= DIRECTIVE =
Write out the rows as a numbered list, starting from the very first line and ending with the line that contains "[usr 5 size=15]", with both ends included and blank lines left out.

^^^^^^^^^^^^^^^^

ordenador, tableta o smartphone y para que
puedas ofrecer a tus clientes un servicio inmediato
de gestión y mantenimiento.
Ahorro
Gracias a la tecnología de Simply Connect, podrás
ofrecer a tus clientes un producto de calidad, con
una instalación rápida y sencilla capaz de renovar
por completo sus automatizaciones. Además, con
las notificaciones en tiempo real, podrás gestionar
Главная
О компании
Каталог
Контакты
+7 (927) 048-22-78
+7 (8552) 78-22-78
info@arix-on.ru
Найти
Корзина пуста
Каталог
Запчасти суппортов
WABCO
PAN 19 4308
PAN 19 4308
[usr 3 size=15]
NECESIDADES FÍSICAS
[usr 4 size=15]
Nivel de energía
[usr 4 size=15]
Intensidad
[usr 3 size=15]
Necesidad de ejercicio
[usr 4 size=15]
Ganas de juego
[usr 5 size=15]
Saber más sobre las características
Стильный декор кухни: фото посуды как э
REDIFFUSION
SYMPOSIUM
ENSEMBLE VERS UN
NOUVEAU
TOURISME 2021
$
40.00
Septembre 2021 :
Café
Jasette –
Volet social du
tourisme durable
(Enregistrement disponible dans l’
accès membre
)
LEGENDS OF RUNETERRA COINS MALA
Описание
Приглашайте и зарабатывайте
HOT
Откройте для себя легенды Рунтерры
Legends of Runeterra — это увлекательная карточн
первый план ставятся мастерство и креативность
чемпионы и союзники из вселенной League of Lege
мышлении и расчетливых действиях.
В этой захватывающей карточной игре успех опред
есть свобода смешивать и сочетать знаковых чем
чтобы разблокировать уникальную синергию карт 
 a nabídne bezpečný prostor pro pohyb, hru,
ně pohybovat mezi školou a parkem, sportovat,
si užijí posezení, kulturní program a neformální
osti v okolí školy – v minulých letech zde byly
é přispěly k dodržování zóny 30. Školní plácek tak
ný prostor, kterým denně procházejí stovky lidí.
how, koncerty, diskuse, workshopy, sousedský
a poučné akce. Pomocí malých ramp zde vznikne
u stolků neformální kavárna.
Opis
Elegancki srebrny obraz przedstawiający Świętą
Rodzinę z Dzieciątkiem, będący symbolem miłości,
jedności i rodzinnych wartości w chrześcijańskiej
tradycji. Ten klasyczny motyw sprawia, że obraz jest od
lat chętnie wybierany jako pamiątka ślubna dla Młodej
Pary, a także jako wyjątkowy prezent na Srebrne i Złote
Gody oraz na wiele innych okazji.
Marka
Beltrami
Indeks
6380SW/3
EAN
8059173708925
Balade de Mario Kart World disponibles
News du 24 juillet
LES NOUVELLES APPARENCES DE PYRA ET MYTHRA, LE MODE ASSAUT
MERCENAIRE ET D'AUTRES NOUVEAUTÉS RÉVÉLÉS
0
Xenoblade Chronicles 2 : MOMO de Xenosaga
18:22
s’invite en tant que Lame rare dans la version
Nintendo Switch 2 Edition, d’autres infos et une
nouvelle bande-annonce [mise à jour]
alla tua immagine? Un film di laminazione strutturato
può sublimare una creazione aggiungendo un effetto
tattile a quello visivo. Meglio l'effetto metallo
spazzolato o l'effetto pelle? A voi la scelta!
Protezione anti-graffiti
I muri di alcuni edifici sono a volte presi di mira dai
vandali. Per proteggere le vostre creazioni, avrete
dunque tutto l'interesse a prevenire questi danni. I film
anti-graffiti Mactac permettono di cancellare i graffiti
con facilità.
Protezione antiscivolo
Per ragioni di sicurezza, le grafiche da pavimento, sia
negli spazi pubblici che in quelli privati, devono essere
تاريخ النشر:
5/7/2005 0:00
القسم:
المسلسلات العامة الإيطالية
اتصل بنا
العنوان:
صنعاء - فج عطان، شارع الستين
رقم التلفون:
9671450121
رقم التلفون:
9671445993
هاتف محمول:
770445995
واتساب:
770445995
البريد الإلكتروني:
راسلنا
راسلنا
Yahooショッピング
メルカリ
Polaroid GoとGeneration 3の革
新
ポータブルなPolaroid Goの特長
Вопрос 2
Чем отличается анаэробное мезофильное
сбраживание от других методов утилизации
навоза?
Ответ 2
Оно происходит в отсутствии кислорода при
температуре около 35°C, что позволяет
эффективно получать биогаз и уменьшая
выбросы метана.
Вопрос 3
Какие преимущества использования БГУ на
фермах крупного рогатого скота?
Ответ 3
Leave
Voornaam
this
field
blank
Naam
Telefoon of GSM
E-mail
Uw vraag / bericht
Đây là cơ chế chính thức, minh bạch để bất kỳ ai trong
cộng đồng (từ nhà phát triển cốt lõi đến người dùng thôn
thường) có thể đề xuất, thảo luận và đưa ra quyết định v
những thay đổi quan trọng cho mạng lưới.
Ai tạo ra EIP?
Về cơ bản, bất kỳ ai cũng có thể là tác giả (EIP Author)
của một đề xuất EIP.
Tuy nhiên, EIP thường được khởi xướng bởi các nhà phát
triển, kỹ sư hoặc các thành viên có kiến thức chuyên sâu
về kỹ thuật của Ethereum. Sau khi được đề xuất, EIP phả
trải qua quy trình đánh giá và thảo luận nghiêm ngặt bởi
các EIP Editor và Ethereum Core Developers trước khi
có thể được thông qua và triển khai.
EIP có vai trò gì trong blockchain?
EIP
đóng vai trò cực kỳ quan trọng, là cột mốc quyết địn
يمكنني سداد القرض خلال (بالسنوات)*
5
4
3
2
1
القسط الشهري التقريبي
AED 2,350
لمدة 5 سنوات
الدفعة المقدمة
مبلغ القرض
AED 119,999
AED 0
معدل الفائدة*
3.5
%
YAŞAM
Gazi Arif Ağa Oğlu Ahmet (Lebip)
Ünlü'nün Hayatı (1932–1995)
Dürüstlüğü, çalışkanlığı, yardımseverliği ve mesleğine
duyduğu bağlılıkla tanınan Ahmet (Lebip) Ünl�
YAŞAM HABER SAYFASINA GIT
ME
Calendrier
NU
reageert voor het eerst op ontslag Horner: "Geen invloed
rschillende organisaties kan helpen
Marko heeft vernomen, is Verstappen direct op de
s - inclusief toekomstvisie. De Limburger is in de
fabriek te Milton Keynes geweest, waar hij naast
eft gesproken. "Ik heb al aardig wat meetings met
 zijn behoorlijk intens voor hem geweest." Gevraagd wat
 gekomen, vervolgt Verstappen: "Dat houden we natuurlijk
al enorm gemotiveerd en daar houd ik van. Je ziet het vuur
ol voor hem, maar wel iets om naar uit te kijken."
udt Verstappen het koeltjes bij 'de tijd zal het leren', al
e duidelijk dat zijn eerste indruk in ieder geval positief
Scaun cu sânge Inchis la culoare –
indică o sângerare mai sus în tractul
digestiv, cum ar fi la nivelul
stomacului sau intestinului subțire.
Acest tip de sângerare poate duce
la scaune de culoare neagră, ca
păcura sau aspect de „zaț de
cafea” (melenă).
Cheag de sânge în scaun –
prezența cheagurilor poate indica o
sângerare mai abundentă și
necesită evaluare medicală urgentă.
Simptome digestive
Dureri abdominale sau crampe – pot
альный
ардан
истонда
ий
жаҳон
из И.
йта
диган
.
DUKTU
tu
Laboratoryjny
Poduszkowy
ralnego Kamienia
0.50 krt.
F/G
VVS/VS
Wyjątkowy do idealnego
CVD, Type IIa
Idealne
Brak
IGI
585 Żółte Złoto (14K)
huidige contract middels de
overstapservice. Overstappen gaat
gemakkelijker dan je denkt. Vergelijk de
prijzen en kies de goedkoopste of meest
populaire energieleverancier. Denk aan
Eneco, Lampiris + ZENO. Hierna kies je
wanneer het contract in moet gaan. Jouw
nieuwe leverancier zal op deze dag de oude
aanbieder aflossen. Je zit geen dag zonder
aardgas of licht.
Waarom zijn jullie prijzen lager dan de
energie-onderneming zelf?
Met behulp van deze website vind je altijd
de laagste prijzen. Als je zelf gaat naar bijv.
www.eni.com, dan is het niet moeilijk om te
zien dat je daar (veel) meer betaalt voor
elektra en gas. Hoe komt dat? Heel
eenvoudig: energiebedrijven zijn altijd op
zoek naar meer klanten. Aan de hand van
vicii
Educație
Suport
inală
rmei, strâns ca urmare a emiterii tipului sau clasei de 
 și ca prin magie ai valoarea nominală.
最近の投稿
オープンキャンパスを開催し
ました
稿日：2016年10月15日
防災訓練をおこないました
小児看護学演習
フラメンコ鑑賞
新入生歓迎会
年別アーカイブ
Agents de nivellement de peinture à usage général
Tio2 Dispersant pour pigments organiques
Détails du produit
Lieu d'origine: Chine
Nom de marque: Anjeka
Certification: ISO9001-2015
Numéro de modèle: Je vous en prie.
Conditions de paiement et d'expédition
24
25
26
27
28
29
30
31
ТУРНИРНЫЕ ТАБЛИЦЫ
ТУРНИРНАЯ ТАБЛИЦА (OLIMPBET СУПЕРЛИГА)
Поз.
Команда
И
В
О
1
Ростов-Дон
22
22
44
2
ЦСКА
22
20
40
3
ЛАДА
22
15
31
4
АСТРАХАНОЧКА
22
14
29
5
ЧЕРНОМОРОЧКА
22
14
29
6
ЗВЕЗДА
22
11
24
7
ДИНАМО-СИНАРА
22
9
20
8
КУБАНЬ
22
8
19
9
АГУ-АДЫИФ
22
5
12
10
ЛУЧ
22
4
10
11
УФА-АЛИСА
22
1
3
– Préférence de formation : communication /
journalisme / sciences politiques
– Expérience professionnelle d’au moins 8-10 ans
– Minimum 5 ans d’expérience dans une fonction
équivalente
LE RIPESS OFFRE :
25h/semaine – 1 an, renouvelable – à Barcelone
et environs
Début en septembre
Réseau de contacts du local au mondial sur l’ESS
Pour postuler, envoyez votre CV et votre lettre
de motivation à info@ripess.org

^^^^^^^^^^^^^^^^

= OUTPUT OF THE TASK =
1. ordenador, tableta o smartphone y para que
2. puedas ofrecer a tus clientes un servicio inmediato
3. de gestión y mantenimiento.
4. Ahorro
5. Gracias a la tecnología de Simply Connect, podrás
6. ofrecer a tus clientes un producto de calidad, con
7. una instalación rápida y sencilla capaz de renovar
8. por completo sus automatizaciones. Además, con
9. las notificaciones en tiempo real, podrás gestionar
10. Главная
11. О компании
12. Каталог
13. Контакты
14. +7 (927) 048-22-78
15. +7 (8552) 78-22-78
16. info@arix-on.ru
17. Найти
18. Корзина пуста
19. Каталог
20. Запчасти суппортов
21. WABCO
22. PAN 19 4308
23. PAN 19 4308
24. [usr 3 size=15]
25. NECESIDADES FÍSICAS
26. [usr 4 size=15]
27. Nivel de energía
28. [usr 4 size=15]
29. Intensidad
30. [usr 3 size=15]
31. Necesidad de ejercicio
32. [usr 4 size=15]
33. Ganas de juego
34. [usr 5 size=15]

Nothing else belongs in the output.